The Variety article gives a fairly good summary, but this one feels personal.
Let’s start with Targets, a film I always talk up. It’s Peter Bogdanovich’s first film that happened because Corman had some unused footage with Jack Nicholson and Boris Karloff, and Karloff still owed him a few days of shooting for a contract. Corman told Bogdanovich if he could work those two things in, he could make a picture.
There’s also the careers he helped start or rejuvenate:
After “Little Shop of Horrors” in 1960, Corman convinced Arkoff to bankroll some more ambitious projects, in particular, a series of films based on the works of one of Corman’s favorite authors, Edgar Allan Poe. The horror series, which starting with “The Fall of the House of Usher” in 1960, spawned eight low-budget hits including “The Tomb of Ligeia” and “The Masque of Red Death.” They revived the careers of Boris Karloff, Vincent Price, Basil Rathbone and Peter Lorre and became classics of a kind.
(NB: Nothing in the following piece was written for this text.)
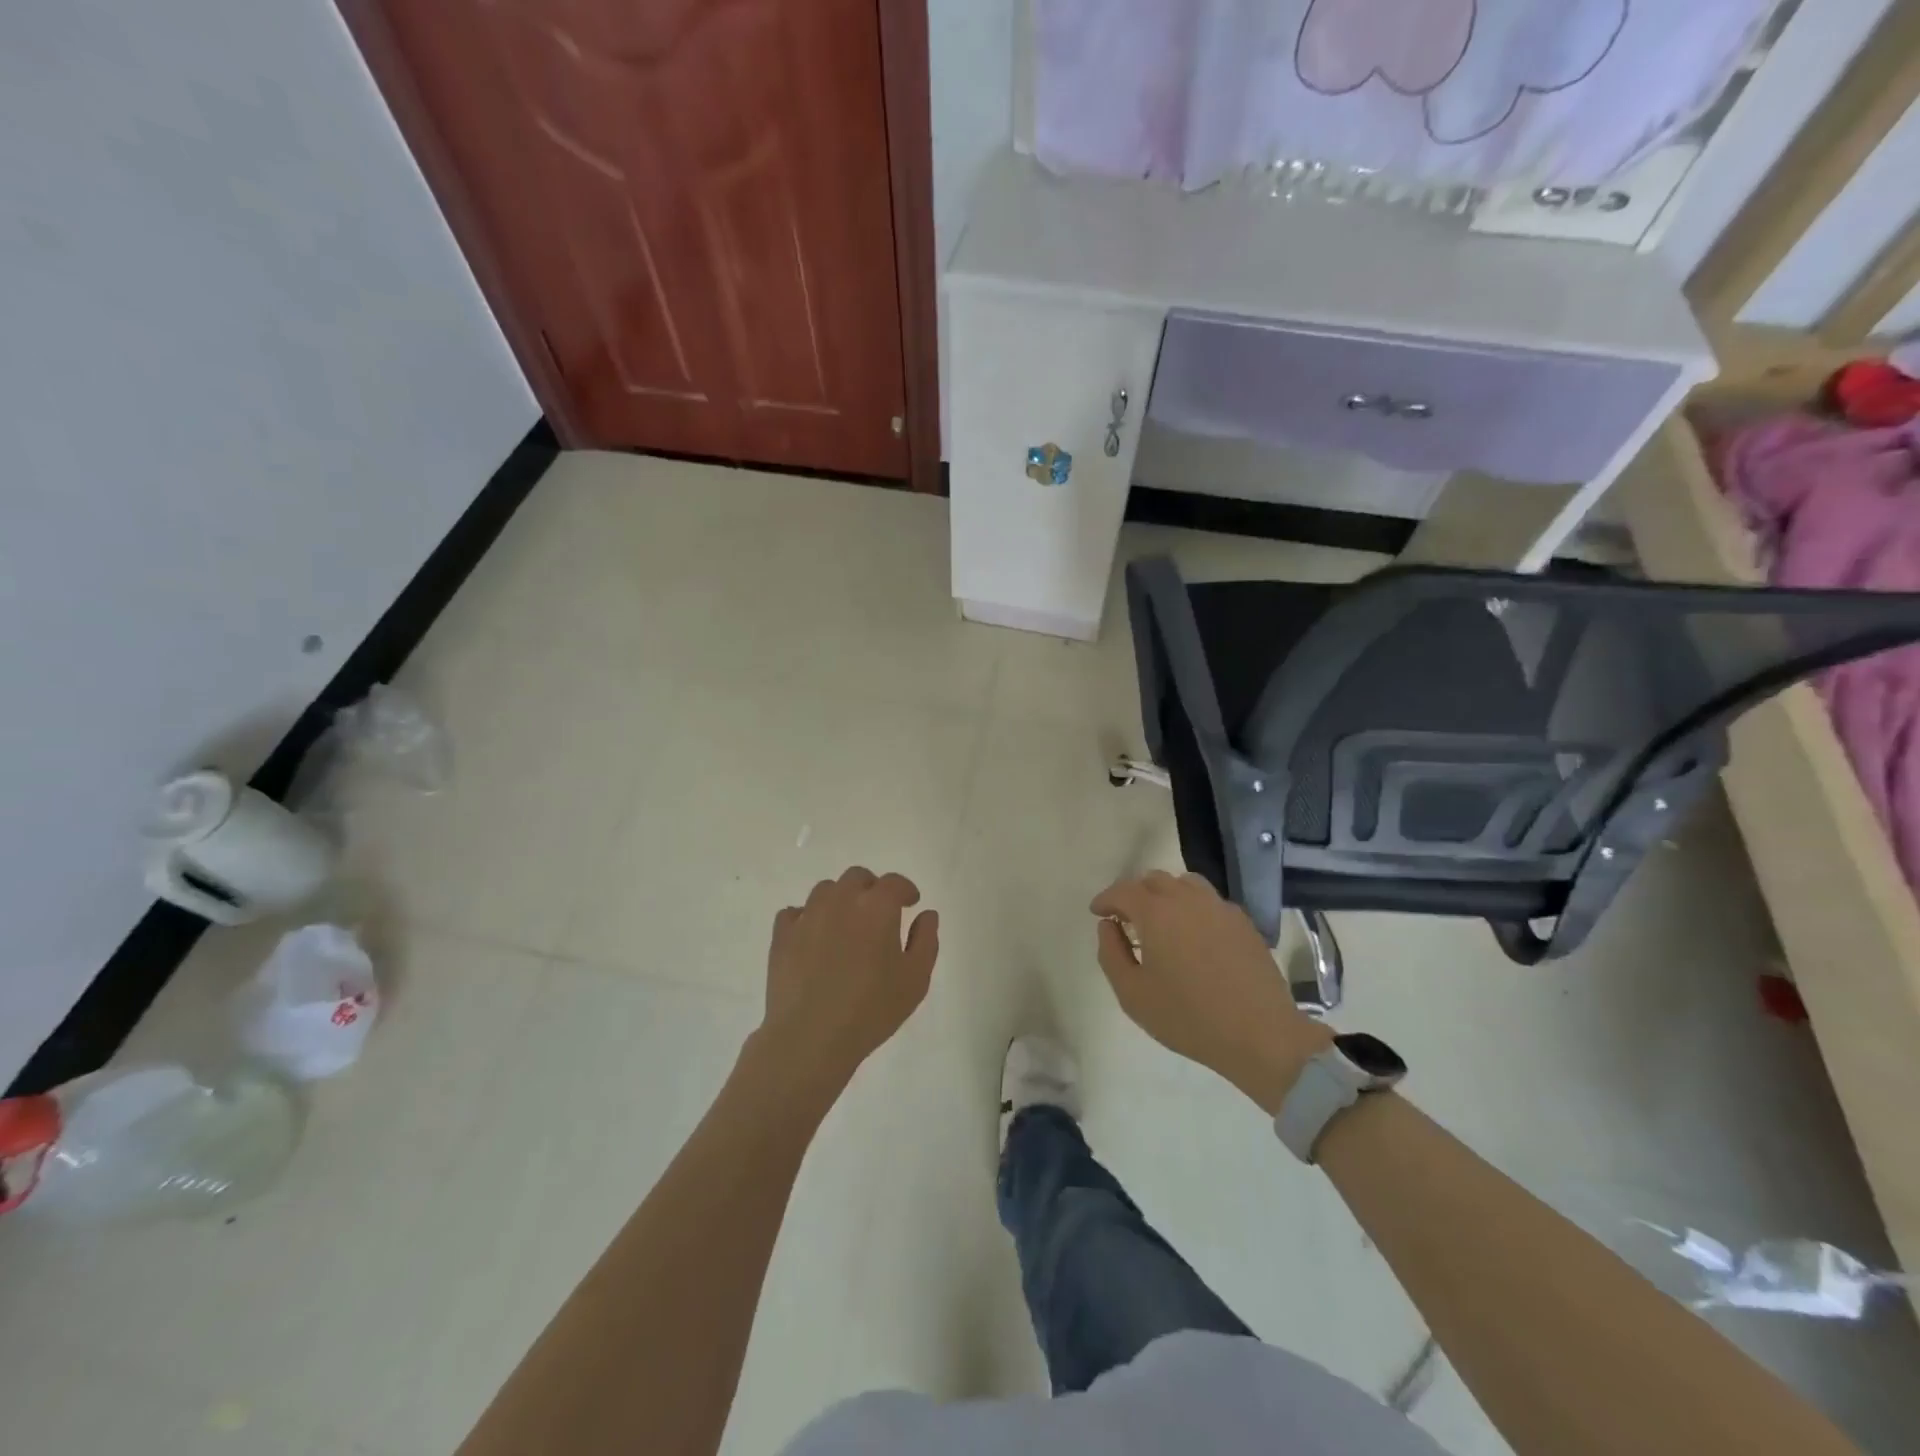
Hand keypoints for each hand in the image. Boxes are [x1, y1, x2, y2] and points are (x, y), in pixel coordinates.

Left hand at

During the same period he was giving unknown actors like Ellen Burstyn, Nicholson and De Niro, screenwriters like Robert Towne and directors like Scorsese, Demme, Joe Dante and Peter Bogdanovich their starts.
– Variety obituary (emphasis mine)
And he produced plenty of movies I watched during my MST3K/renting horror movies with friends era. I can still quote parts of Death Race 2000.
I don’t think there’s a world where I love movies as much as I do without Roger Corman.